HWMO’s Pablo Beimler met with Paauilo Mauka and Kalopa Community Association (PMKCA) members twice during the month of July. On July 14th, Pablo proposed to the PMKCA Board the possibility of partnering to help the area become a Firewise Community. It would certainly be a unique opportunity, given the community’s location on the wetter side of Hawaii Island along the Hamakua Coast.
Although the Paauilo Mauka and Kalopa area receives an average of 100 or more inches of rain a year, drought conditions can create dangerous wildfire conditions that have led to some historic fires in the past.
Joe Clarkson, President of the PMKCA, noted in a recent Hamakua Times post:
“After a severe drought in 1901, several large fires broke out in Hamakua, affecting areas from ‘O’okala to Kalopa.
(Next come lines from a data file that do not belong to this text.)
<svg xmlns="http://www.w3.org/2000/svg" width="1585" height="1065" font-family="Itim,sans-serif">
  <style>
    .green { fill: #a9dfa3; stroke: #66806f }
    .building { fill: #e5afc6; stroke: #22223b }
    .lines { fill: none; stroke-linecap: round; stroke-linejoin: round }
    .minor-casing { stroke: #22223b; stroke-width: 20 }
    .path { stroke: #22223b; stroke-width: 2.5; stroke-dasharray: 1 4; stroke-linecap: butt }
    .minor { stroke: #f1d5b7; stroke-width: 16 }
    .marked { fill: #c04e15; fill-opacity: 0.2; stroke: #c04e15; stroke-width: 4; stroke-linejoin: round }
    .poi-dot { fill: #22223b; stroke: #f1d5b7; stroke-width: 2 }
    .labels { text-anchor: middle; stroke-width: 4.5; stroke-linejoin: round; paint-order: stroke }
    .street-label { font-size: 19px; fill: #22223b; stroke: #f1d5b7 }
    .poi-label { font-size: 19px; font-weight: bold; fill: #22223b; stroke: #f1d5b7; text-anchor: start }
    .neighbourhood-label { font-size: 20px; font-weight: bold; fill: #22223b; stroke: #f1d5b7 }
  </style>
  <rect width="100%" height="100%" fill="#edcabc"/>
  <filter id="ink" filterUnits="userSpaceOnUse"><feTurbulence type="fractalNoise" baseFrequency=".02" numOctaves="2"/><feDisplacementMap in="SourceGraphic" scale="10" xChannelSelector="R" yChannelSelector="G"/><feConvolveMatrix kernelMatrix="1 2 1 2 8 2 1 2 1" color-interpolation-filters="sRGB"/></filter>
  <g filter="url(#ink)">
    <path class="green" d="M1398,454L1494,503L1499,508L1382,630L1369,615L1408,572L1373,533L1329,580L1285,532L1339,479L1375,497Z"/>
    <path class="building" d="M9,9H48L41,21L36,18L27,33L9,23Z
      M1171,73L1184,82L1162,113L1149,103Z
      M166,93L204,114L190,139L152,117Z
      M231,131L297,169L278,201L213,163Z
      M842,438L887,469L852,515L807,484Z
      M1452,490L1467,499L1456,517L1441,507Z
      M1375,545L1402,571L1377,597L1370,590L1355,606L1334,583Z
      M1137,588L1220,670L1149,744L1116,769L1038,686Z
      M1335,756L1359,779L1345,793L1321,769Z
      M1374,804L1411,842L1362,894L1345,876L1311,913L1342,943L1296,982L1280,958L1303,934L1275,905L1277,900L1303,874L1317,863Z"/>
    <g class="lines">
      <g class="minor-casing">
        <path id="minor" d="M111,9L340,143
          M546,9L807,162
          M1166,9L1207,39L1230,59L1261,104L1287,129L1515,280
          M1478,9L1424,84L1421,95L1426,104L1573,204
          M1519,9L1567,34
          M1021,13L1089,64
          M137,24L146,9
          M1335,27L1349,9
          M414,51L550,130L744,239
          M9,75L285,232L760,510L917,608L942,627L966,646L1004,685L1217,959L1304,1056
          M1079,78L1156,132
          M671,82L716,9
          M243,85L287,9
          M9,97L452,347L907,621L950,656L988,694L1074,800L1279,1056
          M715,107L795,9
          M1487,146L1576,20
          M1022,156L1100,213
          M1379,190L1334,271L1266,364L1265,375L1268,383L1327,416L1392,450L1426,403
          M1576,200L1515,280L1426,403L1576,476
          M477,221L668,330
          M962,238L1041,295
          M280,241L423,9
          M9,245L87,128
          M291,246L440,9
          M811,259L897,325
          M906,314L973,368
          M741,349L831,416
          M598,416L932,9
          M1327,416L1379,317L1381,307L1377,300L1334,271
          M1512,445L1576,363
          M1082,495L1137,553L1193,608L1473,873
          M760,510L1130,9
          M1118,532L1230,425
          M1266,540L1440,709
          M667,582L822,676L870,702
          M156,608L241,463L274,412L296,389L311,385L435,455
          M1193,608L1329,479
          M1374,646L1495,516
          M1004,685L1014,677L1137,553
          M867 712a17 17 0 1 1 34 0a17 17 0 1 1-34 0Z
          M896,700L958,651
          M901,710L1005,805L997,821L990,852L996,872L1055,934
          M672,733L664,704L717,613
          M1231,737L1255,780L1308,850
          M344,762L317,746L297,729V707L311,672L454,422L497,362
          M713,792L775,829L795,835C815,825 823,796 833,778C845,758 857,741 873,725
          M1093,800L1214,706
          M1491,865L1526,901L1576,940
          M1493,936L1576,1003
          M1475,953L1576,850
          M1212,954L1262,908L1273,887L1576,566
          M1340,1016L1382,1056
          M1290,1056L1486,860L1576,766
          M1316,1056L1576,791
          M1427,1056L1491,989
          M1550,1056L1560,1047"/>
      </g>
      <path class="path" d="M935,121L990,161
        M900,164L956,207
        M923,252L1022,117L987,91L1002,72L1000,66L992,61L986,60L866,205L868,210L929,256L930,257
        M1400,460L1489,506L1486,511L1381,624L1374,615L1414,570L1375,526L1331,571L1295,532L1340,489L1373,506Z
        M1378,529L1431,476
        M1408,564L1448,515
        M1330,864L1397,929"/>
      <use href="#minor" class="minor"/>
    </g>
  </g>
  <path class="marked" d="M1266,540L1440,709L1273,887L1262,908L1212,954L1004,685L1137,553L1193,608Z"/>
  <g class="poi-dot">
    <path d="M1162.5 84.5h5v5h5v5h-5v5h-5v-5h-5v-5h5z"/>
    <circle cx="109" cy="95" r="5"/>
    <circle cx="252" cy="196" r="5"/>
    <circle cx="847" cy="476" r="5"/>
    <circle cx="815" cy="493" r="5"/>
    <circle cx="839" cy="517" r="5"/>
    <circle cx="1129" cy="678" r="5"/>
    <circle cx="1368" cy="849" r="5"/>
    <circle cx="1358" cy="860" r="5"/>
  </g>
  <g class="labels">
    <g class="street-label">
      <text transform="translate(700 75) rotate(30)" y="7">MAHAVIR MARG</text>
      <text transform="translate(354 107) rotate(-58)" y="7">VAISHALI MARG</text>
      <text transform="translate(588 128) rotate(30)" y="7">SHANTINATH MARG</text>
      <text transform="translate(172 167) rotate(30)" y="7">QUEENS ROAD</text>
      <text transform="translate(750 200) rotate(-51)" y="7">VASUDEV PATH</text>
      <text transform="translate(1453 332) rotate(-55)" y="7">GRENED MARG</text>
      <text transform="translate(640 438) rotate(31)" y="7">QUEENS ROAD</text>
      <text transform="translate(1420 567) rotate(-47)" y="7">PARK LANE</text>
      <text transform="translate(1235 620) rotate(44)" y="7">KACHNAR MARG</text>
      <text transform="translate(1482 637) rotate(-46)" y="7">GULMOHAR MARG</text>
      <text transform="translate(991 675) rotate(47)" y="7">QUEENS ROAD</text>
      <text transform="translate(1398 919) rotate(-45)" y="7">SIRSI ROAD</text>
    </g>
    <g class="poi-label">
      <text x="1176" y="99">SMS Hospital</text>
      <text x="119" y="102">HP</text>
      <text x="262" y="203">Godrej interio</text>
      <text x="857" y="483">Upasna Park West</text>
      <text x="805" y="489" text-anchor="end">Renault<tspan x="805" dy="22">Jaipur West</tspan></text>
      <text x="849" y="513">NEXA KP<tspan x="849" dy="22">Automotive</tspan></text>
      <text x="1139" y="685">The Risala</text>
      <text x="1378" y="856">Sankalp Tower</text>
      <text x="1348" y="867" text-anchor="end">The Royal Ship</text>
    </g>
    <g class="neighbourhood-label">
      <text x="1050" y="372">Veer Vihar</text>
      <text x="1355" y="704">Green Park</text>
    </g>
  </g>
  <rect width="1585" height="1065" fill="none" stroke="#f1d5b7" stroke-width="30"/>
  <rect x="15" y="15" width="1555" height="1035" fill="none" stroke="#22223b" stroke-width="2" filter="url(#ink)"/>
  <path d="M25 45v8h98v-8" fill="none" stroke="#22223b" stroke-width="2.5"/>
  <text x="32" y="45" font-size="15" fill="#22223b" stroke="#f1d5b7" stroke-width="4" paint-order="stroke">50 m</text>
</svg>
The following excerpt from P. Quentin Tomich’s Perspectives on Hamakua History describes the effects of these fires-
…the first fire started on 3 July in lands of a Niupea homesteader, and spread through several coffee plantations as well as into government lease lands. Thence the fire branched into cane lands of ‘O’okala and Ka’ala…, Kuka’iau and Koholalele…
A second fire started on homesteads in Pohakea and spread to lots in Ka’apahu. A third blaze, largest in area, began in Ka’ohe and was traced to careless honey hunters smoking out bees… It destroyed much coffee and cane land and burned out only when it reached the broad gorge of Kalopa Gulch.
It should be noted that the burned areas included dense rainforest above ‘O’okala to elevations of 4,500 feet, an area and type of forest that most folks would now think impossible to catch on fire. But it was observed at the time that there was “complete destruction of former existing tropical forest and great injury to soil by the depth (over six feet) to which the fire had penetrated”.
Part of our mission is to ensure intense wildfires like impact communities as little as possible. Pablo gave a presentation to 40 PMKCA members on July 30th at the North Hawaii Education and Research Center in Honokaa. He gave a brief overview about the Firewise Communities program and how HWMO could assist the community in working towards Firewise Recognition and overall wildfire readiness.
“Just imagine,” said Joe Clarkson, “the fire potential of thousands of acres of eucalyptus plantations (including harvest areas full of debris and tall grass), fallow guinea grass range land, forests of ironwood and gulch jungles of dead rose apple and waiwi, all desiccated by months of severe drought.
In addition to the 1901 drought, severe drought, with accompanying fires, affected Hamakua in the early and middle 1960s, with the 1965 drought being exceptionally extreme. It has been decades since a really severe drought has affected Hamakua, but one can and will happen, we just don’t know when.”